Even though the number of IMGs coming to the United States for surgical training has decreased, the number of appointments of IMGs to academic surgical faculties has increased. If the present trend continues, the decade from 1990 to 1999 will see the largest number of appointees to surgical faculties. It would be most interesting to see in a future survey whether this trend will continue. No specific observations can be made about the distribution of the IMGs in the United States. It is quite possible that the preponderance of IMGs in the midwest, mid-Atlantic, and southern states may be the result of individual choice and environment rather than any other factors. This demographic distribution may also be a source for future study.
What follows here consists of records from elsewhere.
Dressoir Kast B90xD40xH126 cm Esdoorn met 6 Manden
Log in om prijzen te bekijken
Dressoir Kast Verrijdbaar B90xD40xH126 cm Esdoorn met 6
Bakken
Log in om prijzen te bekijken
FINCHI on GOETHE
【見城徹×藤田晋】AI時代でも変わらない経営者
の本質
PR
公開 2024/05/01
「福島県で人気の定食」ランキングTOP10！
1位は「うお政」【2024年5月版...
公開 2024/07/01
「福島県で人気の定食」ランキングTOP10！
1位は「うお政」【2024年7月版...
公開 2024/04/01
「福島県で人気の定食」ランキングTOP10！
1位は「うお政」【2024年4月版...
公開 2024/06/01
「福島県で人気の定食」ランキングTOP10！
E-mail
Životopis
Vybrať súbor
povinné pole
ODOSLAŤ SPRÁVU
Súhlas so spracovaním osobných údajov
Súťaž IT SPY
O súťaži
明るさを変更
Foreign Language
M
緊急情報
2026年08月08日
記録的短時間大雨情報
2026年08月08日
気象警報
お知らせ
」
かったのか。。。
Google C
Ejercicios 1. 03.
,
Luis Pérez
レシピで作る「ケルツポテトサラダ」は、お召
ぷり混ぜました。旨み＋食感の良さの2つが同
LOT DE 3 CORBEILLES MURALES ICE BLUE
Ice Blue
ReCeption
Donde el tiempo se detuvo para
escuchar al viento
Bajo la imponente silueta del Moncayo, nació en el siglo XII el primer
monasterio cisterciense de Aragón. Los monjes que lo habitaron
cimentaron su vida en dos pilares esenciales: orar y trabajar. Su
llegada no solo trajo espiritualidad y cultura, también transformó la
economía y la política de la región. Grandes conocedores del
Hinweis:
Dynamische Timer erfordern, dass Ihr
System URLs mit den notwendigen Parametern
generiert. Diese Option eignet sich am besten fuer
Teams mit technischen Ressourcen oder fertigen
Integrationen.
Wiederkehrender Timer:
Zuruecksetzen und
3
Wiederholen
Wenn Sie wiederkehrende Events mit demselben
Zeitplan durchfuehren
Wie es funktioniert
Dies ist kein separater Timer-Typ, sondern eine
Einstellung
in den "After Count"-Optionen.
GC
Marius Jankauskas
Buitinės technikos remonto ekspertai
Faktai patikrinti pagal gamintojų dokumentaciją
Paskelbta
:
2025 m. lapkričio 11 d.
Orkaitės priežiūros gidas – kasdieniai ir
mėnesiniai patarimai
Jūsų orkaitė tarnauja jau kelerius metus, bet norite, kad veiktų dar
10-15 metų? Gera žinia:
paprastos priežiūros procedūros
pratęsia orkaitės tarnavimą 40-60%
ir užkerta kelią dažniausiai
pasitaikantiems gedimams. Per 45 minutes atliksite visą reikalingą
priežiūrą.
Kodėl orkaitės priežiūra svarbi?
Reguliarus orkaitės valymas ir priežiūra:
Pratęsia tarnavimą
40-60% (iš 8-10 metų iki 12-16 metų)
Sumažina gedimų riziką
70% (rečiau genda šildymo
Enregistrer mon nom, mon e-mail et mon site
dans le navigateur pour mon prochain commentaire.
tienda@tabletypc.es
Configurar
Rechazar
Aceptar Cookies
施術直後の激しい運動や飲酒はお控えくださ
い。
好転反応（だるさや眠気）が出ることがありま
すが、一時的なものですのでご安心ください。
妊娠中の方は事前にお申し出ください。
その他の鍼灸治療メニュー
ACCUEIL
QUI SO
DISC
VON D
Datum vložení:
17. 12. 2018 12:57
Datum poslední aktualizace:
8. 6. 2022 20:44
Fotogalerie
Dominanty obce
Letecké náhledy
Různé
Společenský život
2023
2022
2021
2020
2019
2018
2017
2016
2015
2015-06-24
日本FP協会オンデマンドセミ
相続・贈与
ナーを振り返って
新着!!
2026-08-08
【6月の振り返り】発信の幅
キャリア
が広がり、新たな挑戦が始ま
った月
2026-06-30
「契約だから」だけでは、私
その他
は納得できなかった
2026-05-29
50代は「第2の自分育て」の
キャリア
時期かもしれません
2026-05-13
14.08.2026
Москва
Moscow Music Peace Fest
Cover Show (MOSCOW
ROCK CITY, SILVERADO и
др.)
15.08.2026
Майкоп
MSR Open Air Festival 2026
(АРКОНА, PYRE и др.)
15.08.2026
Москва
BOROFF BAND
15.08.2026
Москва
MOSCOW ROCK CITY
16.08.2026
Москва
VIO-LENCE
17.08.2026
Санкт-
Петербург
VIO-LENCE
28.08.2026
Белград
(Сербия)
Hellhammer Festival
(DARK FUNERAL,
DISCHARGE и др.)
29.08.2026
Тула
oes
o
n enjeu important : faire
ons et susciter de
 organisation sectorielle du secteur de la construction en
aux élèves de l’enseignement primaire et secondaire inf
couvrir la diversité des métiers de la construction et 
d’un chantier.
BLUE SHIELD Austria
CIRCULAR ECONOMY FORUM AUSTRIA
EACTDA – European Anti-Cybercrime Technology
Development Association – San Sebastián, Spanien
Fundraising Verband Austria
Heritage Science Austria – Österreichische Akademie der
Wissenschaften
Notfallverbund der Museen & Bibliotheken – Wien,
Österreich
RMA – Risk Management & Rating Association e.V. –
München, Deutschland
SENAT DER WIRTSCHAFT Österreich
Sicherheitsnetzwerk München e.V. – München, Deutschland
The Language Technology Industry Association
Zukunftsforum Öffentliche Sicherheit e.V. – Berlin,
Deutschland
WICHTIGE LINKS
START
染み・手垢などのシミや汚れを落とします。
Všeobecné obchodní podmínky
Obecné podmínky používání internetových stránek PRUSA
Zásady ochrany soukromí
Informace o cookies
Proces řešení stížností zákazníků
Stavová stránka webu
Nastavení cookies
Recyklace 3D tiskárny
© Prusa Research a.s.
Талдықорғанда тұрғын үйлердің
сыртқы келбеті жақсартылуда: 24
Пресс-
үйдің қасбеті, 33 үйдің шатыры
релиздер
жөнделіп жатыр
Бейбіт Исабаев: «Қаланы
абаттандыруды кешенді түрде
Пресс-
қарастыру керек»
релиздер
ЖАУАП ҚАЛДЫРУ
In conclusion, IMGs account for 10% of the current academic surgical faculty in the United States. These graduates come from all countries and regions of the world. International medical graduates occupy faculty positions commensurate with their experience. Fourteen are or have been department chairpersons. Since 1960, there has been an increasing number of appointments of IMGs to surgical faculty of the departments of surgery. The results of this survey suggest that the experience of the IMGs in US academic surgery has been quite favorable.